Inflation is often given as a cause of friendly fraud — 52% of current incidents are due to high prices, according to Cybersource. But friendly fraud can occur by accident, such as misuse—34% of cases are due to changes in payment technology, or adding new digital services, according to Cybersource. 

That could become more of a problem as payments process faster and more commerce happens in digital channels. 

"While fraud generally evolves with the changing payments landscape, we can't say for sure if an increase in faster processing is contributing to a rise in first-party fraud," Fabara said. "Although, with these new forms of payments, cardholders may be more likely to not recognize a transaction or forget they made a transaction, resulting in an inaccurate dispute claim."

Consumers can also be tricked into committing friendly fraud. 

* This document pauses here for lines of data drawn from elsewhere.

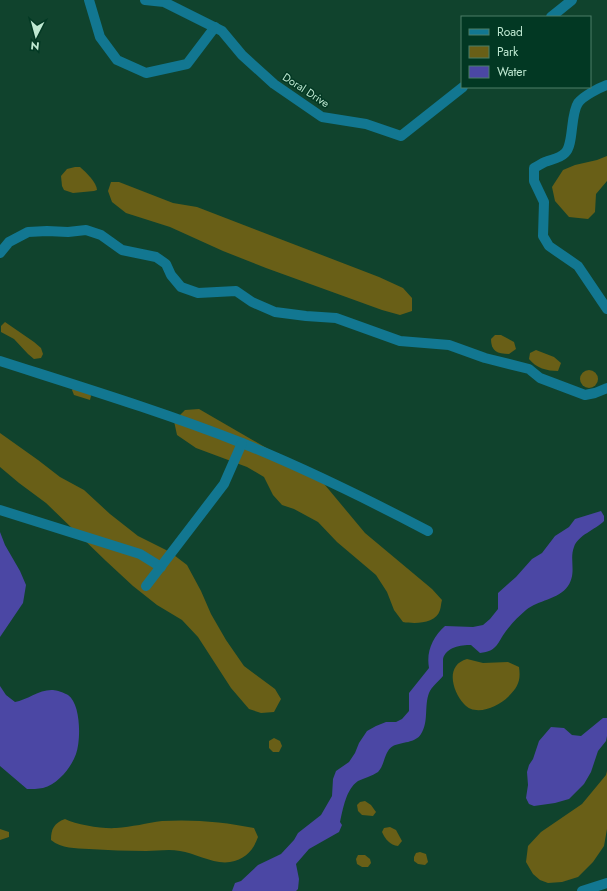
<svg xmlns="http://www.w3.org/2000/svg" width="607" height="891" viewBox="0 0 607 891" font-family="Jost,sans-serif">
<style>
.green{fill:#695f17}
.water{fill:#4b47a4}
.lines{fill:none;stroke-linecap:round;stroke-linejoin:round}
.minor{stroke:#127791;stroke-width:10}
.labels{text-anchor:middle;stroke-width:3;stroke-linejoin:round;paint-order:stroke}
.street-label{font-size:11px;fill:#bee8d1;stroke:#023823}
</style>
<rect width="100%" height="100%" fill="#10432d"/>
<g class="green">
<polygon points="607,156 607,181 596,194 595,212 588,219 569,217 555,201 552,187 563,170 575,165 597,160"/>
<path d="M75 167H80C86 172 97 183 97 190L94 191 73 193 64 190 62 186 61 176 67 169Z"/>
<polygon points="111,182 119,182 173,203 197,207 379,277 403,288 412,298 412,311 400,315 382,310 266,268 223,251 170,227 126,213 112,202 108,191"/>
<polygon points="5,322 34,342 41,348 43,354 41,358 34,359 28,354 14,339 1,332 1,326"/>
<path d="M495 335H501L514 342 516 349 509 354C497 354 491 351 491 339Z"/>
<path d="M536 350 554 357 561 363 558 371C547 371 536 368 529 359L530 353Z"/>
<circle cx="589" cy="379" r="9"/>
<polygon points="74,386 90,393 91,396 90,400 74,395 72,390"/>
<path d="M199 409 320 479 365 533 432 589 442 600C441 603 441 607 440 610 436 624 415 624 403 622L394 610 387 592 376 575 337 542 318 522 294 509 282 505 273 495 264 477 247 467 196 448 177 435 174 421 185 410Z"/>
<polygon points="0,433 38,460 60,477 84,490 110,514 138,536 170,552 187,565 201,591 211,614 226,640 244,666 275,689 281,699 274,712 261,713 249,709 231,688 198,637 182,620 157,605 133,586 106,561 46,503 19,483 0,467"/>
<path d="M467 659 483 663 508 662 519 667C521 681 518 687 508 697 498 707 475 717 464 704 452 691 445 665 467 659Z"/>
<polygon points="274,738 280,741 282,746 279,752 273,752 269,748 269,741"/>
<polygon points="607,771 607,829 604,846 593,862 578,877 562,882 548,883 540,880 533,874 526,862 528,846 541,832 582,804 606,775"/>
<polygon points="365,801 371,805 376,812 373,816 362,815 358,811 357,805 360,802"/>
<path d="M65 819C77 825 103 829 116 828 132 827 147 823 162 821 193 819 225 822 254 828L258 837C253 851 245 859 230 862 215 865 195 853 180 851 169 849 157 851 146 851 127 851 108 850 89 849 75 848 62 849 51 840 51 829 54 823 65 819Z"/>
<path d="M390 827 396 830 402 841 398 846C390 845 385 839 382 832L384 828Z"/>
<polygon points="0,829 9,832 9,837 0,840"/>
<polygon points="420,852 426,854 428,862 425,865 418,864 414,861 414,857 416,853"/>
<polygon points="358,855 365,855 370,859 371,863 368,867 362,867 357,864 356,859"/>
</g>
<g class="water">
<path d="M601 511 604 516V521C595 530 578 535 574 547 569 560 577 572 568 586 558 600 538 600 526 610 519 616 512 623 506 631 497 643 498 651 480 653L471 645C461 645 446 647 443 659 443 664 443 670 443 676 438 682 432 686 429 693 424 706 429 722 421 734 416 743 401 742 393 746 384 751 385 765 378 772 372 776 364 778 358 781 346 789 343 809 340 822L342 825 339 832 309 849 296 864 299 879 298 889 296 891H232L235 883 241 881 258 865 281 854 294 840 298 833 321 815 332 796 333 779 336 771 349 762 355 753 359 743 367 731 376 726 386 722H396L402 719 409 711V693L429 668C426 651 433 637 445 626L473 627 483 625 490 619 498 609V593L516 577 532 559 542 553 555 536 569 527 575 519Z"/>
<polygon points="0,532 5,545 20,571 26,585 23,603 0,637"/>
<path d="M0 686 6 695 15 702C27 700 40 689 53 690 56 690 65 693 68 695 81 704 81 740 76 754 71 768 58 784 43 788 38 789 32 789 27 789L0 766Z"/>
<polygon points="603,718 607,718 607,736 606,741 598,751 591,772 584,784 569,799 555,803 534,806 529,804 526,798 528,785 527,772 529,765 533,759 539,741 551,727 564,728 572,735 581,736"/>
</g>
<g class="lines">
<g class="minor">
<polyline points="89,0 100,37 117,60 146,73 187,64 215,27"/>
<polyline points="145,0 164,2 222,31 242,55 274,84 322,117 366,124 401,136 463,87"/>
<polyline points="551,17 572,0"/>
<path d="M607 85C599 88 583 96 578 103 570 115 574 145 565 153 559 159 552 159 545 162 542 163 538 166 534 168V181L544 202 543 236 549 246 578 266 607 309"/>
<polyline points="0,253 9,242 28,232 47,231 68,232 86,230 101,235 122,250 156,257 166,264 171,275 181,287 198,293 236,291 252,302 275,312 306,316 336,318 400,341 449,345 485,358 529,369 540,378 585,395 595,393 607,388"/>
<path d="M0 361C81 387 163 412 242 443 306 469 367 499 428 531"/>
<polyline points="0,510 140,554 161,567"/>
<polyline points="146,586 224,484 242,443"/>
<polyline points="582,891 607,883"/>
</g>
</g>
<g class="labels">
<g class="street-label">
<text transform="translate(306 90) rotate(33)" y="4">Doral Drive</text>
</g>
</g>
<rect x="461" y="16" width="130" height="72" fill="#023823" stroke="#4d7e69"/>
<rect x="469" y="29" width="20" height="6" fill="#127791" stroke="#4d7e69"/>
<text x="497" y="36" font-size="12" fill="#bee8d1">Road</text>
<rect x="469" y="46" width="20" height="12" fill="#695f17" stroke="#4d7e69"/>
<text x="497" y="56" font-size="12" fill="#bee8d1">Park</text>
<rect x="469" y="66" width="20" height="12" fill="#4b47a4" stroke="#4d7e69"/>
<text x="497" y="76" font-size="12" fill="#bee8d1">Water</text>
<g transform="translate(36 36) rotate(186)" stroke="#023823" stroke-width="3" paint-order="stroke">
<path d="M0-3L7 15L0 10L-7 15Z" fill="#bee8d1"/>
<text y="-6" font-size="11" font-weight="bold" text-anchor="middle" fill="#bee8d1">N</text>
</g>
</svg>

Fraudsters are savvy and they continue to make use of technological advances. "While first-party fraud is a different type of fraud and may not come from a place of ill intent, fraud trends like social engineering and scams may confuse consumers where they end up disputing a charge they authorized as a part of a fraud scheme," Fabara said.

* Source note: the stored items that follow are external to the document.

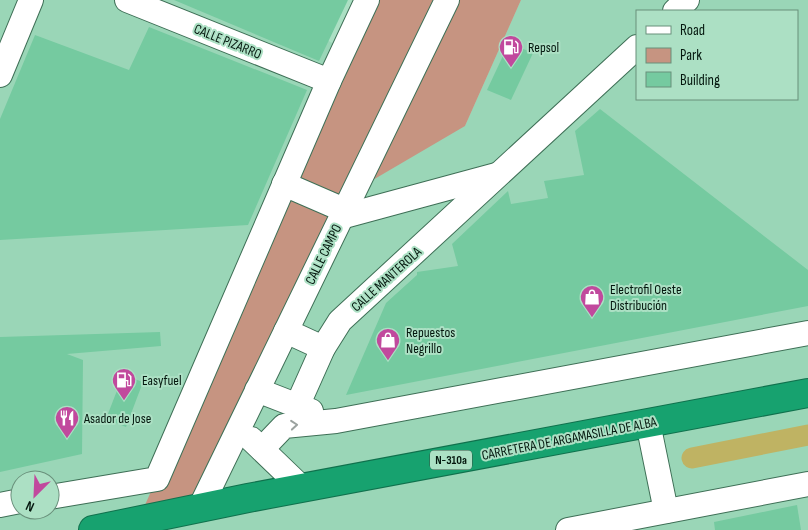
<svg xmlns="http://www.w3.org/2000/svg" width="808" height="530" font-family="'Sofia Sans Condensed',sans-serif">
<rect width="100%" height="100%" fill="#ace0c4"/>
<!-- built -->
<path fill="#9ad6b7" fill-rule="evenodd" d="M0 0H263L465 126 521 0H808V530H0ZM637 11H797V99H637ZM20 480H50V510H20Z"/>
<!-- green -->
<polygon fill="#c69481" points="367,0 521,0 465,126 354,191 200,508 138,521"/>
<g fill="none" stroke-linecap="round" stroke-linejoin="round">
<!-- canal -->
<polyline stroke="#bfb363" stroke-width="21" points="692,458 808,435"/>
</g>
<!-- building -->
<g fill="#75caa0">
<polygon points="174,0 348,0 319,61"/>
<polygon points="149,27 307,90 248,225 0,240 0,119 35,35 129,70"/>
<polygon points="509,43 533,53 511,100 487,90"/>
<polygon points="600,109 808,270 808,306 346,395 386,303 417,275 417,272 458,266 452,244 508,191 511,204 548,198 544,181 584,175 575,131"/>
<polygon points="160,332 161,346 67,354 83,360 82,454 0,472 0,337"/>
<polygon points="123,375 143,382 126,427 106,419"/>
<polygon points="797,505 801,530 715,530 714,522"/>
</g>
<g fill="none" stroke-linecap="round" stroke-linejoin="round">
<!-- minor casing -->
<g stroke="#3e6f56" stroke-width="26">
<g id="minor">
<polyline points="127,0 329,81"/>
<polyline points="675,11 687,0"/>
<polyline points="0,75 31,0"/>
<polyline points="284,184 344,210"/>
<polyline points="341,217 496,175"/>
<polyline points="286,331 323,348"/>
<polyline points="257,390 311,411"/>
<polyline points="298,404 323,348 340,321 637,47"/>
<polyline points="648,423 666,511"/>
<polyline points="251,439 302,488"/>
<polyline points="262,449 284,426 336,421 808,333"/>
<polyline points="50,497 157,479 329,81 367,0"/>
<polyline points="0,505 20,501"/>
<polyline points="200,508 447,0"/>
<polyline points="568,530 808,484"/>
</g>
</g>
<!-- highway casing -->
<g stroke="#10714d" stroke-width="30">
<polyline id="highway" points="93,530 248,498 808,393"/>
</g>
<!-- minor -->
<use href="#minor" stroke="#fff" stroke-width="24"/>
<!-- highway -->
<use href="#highway" stroke="#17a26f" stroke-width="28"/>
</g>
<!-- one-way arrows -->
<defs><path id="oneway-chevron" d="M-2-3.5L2.5 0L-2 3.5" fill="none" stroke-width="1.6" stroke-linecap="round" stroke-linejoin="round" transform="scale(1.25)"/></defs>
<use stroke="#9ba29f" href="#oneway-chevron" transform="translate(294 425) rotate(-5)"/>
<!-- icons -->
<defs>
<g id="fuel-pin" transform="scale(1.25)"><path d="M0 17L-7.5 6A9.5 9.5 0 1 1 7.5 6Z" fill="#c1499d" stroke="#ace0c4"/><path d="M-5.5-6h7V0h2V4h1.3V-2.5L3-4.5l.8-.8L6-3V5H2.5V1h-1V6h-7ZM-4.2-4.7v3.2H.2V-4.7Z" fill="#fff"/></g>
<g id="shop-pin" transform="scale(1.25)"><path d="M0 17L-7.5 6A9.5 9.5 0 1 1 7.5 6Z" fill="#c1499d" stroke="#ace0c4"/><path d="M-5-2.5h2.3a2.7 3.5 0 0 1 5.4 0H5L5.5 6h-11ZM-1.5-2.5h3a1.5 2.3 0 0 0-3 0Z" fill="#fff"/></g>
<g id="restaurant-pin" transform="scale(1.25)"><path d="M0 17L-7.5 6A9.5 9.5 0 1 1 7.5 6Z" fill="#c1499d" stroke="#ace0c4"/><path d="M-5-6h1v4h1v-4h1v4h1v-4h1v5L-1.5 .5V6h-2V.5L-5-1ZM5-6V6H3V1.5H1.5Q1.5-4 5-6Z" fill="#fff"/></g>
</defs>
<g fill-rule="evenodd">
<use href="#fuel-pin" x="511" y="47"/>
<use href="#shop-pin" x="592" y="297"/>
<use href="#shop-pin" x="388" y="340"/>
<use href="#fuel-pin" x="124" y="380"/>
<use href="#restaurant-pin" x="67" y="418"/>
</g>
<g text-anchor="middle" stroke-width="4" stroke-linejoin="round" paint-order="stroke">
<!-- shield labels -->
<rect fill="#ace0c4" stroke="#365345" stroke-width="1" x="430" y="450.5" width="42" height="19" rx="4"/>
<g font-size="12" font-weight="bold" fill="#04170e">
<text x="451" y="464">N-310a</text>
</g>
<!-- street labels -->
<g font-size="14" fill="#04170e" stroke="#ace0c4">
<text transform="translate(228 41) rotate(22)" y="5">CALLE PIZARRO</text>
<text transform="translate(323 254) rotate(-64)" y="5">CALLE CAMPO</text>
<text transform="translate(386 279) rotate(-42)" y="5">CALLE MANTEROLA</text>
<text transform="translate(569 438) rotate(-11)" y="5">CARRETERA DE ARGAMASILLA DE ALBA</text>
</g>
<!-- poi labels -->
<g font-size="14" fill="#04170e" stroke="#ace0c4" text-anchor="start">
<text x="528" y="52">Repsol</text>
<text x="610" y="294">Electrofil Oeste<tspan x="610" dy="16">Distribución</tspan></text>
<text x="406" y="337">Repuestos<tspan x="406" dy="16">Negrillo</tspan></text>
<text x="142" y="385">Easyfuel</text>
<text x="84" y="423">Asador de Jose</text>
</g>
</g>
<!-- legend -->
<rect x="636" y="10" width="162" height="90" fill="#ace0c4" stroke="#69907b"/>
<rect x="646" y="26" width="25" height="8" fill="#ffffff" stroke="#69907b"/>
<text x="680" y="35" font-size="15" fill="#04170e">Road</text>
<rect x="646" y="48" width="25" height="15" fill="#c69481" stroke="#69907b"/>
<text x="680" y="60" font-size="15" fill="#04170e">Park</text>
<rect x="646" y="72" width="25" height="15" fill="#75caa0" stroke="#69907b"/>
<text x="680" y="85" font-size="15" fill="#04170e">Building</text>
<!-- north arrow -->
<g transform="translate(35 495) rotate(204)"><circle r="24" fill="#ace0c4" stroke="#69907b"/>
<path d="M0-4L9 19L0 12L-9 19Z" fill="#c1499d"/>
<text y="-8" font-size="14" font-weight="bold" text-anchor="middle" fill="#04170e">N</text>
</g>
</svg>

The development of Visa's new dispute policies caused concern that the updates could increase costs for banks and merchants by prompting banks to invest in prevention and merchants to add friction for consumers while vetting "legitimate" purchases. 

Visa says the updated first-party fraud policy would increase transparency, access to data and analysis that will lower the overall costs of first-party fraud and the associated risk management for merchants and banks. 

Issuers are able to utilize the information on the relationship between the merchant and cardholder as a part of their investigation, according to Fabara. The issuer can either rebill the consumer or assume the financial loss.

"Merchants will be able to leverage data they have on hand to create a historical footprint of the relationship between cardholders and merchants," Fabara said. "Issuers will receive and review this anonymized evidence to efficiently understand the nature of the transaction. This helps business owners keep money rightfully theirs while protecting legitimate cardholder activity."

Friendly fraud is more awkward to combat than phishing or other attacks that come from criminals. The payments industry doesn't like "throwing consumers under the bus" by taking a hard line on first-party fraud, partly because of friction that comes from adding security steps, according to Monica Cardone, CEO of Chargebacks911, which sells payment-dispute services.

Chargebacks911 recently added executives with digital payments experience from Apple and Bank of America to manage the growth of first party fraud due to card not present transactions from e-commerce payments. 

"There is a mentality among consumers that says 'look, my bank will take care of it,'" Cardone said. "The cardholder is relying on banks to give them their money back because of buyers' remorse." 

Chargebacks911's data, released earlier this year, found that 86% of chargebacks are friendly fraud. Sixteen percent of consumers admit to committing friendly fraud, with the average amount increasing from $166 in 2021 to $192 in 2022, according to fraud technology firm Sift. 

There are several preventative measures that merchants can take to prevent friendly fraud beyond the card network's updated policies, Fabara said. For example, providing clear merchant descriptors and contact information on statements will make it more likely for consumers to recognize transactions instead of believing the purchases "aren't real."  

It's also important for merchants to have accessible customer service channels to address transaction concerns, and when possible, merchants should have the ability to intercept or prevent shipment of goods when fraud is reported, Fabara said.